Le piège classique du N+1 : on boucle sur une liste et chaque itération déclenche une requête. Avec 100 utilisateurs, ça fait 101 requêtes au lieu d'une. On le détecte en regardant les logs SQL en développement et on le corrige avec des joins ou du eager loading. Autre piège : charger tous les champs d'une table quand seuls deux sont utilisés. Les ORM modernes proposent des selects partiels (Drizzle .select() précis, Prisma select: {}), on les utilise dès qu'on a une table large.
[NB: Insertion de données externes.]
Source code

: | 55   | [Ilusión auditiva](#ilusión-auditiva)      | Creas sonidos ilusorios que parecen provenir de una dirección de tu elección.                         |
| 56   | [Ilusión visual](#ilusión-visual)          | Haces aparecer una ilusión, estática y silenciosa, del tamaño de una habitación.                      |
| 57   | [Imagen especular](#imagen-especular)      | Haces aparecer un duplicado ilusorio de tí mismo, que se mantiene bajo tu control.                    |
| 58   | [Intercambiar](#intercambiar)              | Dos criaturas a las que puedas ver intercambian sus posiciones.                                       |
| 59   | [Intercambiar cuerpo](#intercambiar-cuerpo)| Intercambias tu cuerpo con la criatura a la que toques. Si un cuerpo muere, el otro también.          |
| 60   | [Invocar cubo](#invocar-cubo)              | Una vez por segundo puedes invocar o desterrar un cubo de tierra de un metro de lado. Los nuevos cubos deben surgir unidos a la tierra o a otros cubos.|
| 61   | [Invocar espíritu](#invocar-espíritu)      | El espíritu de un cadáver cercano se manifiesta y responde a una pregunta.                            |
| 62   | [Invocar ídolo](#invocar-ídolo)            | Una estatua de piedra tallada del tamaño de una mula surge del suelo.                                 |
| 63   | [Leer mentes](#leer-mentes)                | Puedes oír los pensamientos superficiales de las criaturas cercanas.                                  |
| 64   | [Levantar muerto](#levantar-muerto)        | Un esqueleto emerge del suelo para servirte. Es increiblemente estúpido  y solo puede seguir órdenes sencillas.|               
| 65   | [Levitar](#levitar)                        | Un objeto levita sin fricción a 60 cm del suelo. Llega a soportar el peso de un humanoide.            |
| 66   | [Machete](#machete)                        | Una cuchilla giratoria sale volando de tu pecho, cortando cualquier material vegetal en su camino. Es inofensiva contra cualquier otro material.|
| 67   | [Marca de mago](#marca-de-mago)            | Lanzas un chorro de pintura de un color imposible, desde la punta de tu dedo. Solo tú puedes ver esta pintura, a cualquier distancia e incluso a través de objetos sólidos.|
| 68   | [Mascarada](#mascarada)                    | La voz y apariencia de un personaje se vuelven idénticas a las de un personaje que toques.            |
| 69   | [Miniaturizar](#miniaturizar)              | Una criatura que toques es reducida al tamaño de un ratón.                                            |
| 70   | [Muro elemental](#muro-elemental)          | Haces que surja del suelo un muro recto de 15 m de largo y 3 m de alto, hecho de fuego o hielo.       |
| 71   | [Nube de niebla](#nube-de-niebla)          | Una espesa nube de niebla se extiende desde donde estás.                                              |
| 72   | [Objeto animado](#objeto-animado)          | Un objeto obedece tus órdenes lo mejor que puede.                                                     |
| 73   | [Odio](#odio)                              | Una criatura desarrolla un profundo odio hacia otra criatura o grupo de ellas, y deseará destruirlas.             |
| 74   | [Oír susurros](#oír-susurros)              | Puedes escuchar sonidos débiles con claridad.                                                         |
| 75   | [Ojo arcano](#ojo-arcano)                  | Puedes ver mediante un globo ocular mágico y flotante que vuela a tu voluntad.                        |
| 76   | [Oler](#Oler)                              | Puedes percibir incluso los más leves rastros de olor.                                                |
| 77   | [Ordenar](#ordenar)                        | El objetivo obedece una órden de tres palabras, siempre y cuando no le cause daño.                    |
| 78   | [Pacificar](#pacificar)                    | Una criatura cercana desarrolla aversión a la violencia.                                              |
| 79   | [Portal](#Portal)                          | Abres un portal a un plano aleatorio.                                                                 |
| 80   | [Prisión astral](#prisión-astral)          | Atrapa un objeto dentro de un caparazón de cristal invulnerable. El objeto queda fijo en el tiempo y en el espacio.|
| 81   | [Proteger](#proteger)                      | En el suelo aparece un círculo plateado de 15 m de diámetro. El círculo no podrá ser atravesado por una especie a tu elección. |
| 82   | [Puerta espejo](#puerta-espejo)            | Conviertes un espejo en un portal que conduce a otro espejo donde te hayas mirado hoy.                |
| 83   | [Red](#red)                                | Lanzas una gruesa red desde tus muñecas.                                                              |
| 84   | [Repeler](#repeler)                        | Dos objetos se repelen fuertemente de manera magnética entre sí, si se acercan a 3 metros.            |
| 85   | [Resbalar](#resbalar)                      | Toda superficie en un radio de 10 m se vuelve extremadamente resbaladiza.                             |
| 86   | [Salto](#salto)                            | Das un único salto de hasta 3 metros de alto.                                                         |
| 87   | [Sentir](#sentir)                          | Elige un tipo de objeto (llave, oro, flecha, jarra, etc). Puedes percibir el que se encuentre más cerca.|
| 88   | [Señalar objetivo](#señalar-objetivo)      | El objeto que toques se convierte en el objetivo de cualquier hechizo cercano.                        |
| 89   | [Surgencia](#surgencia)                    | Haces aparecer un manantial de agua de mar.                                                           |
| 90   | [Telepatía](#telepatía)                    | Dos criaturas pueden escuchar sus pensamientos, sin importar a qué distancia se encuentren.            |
Enfin, on ne fait jamais confiance à l'ORM pour la sécurité : la RLS de PostgreSQL ou les permissions au niveau API restent indispensables.

Les bonnes pratiques

On commit le schéma et les migrations dans Git, comme du code. On lance les migrations en CI, pas à la main en production. On évite d'exposer directement les objets ORM côté frontend (DTO et schémas Zod entre la base et l'API). On utilise les transactions explicites pour les opérations multi-tables qui doivent être atomiques (création de commande + lignes de commande + paiement). On profile les requêtes lentes en regardant le SQL généré, et on n'hésite pas à passer en SQL brut sur les 10% de cas où l'ORM est en travers du chemin. Le code reste lisible, et la base reste rapide.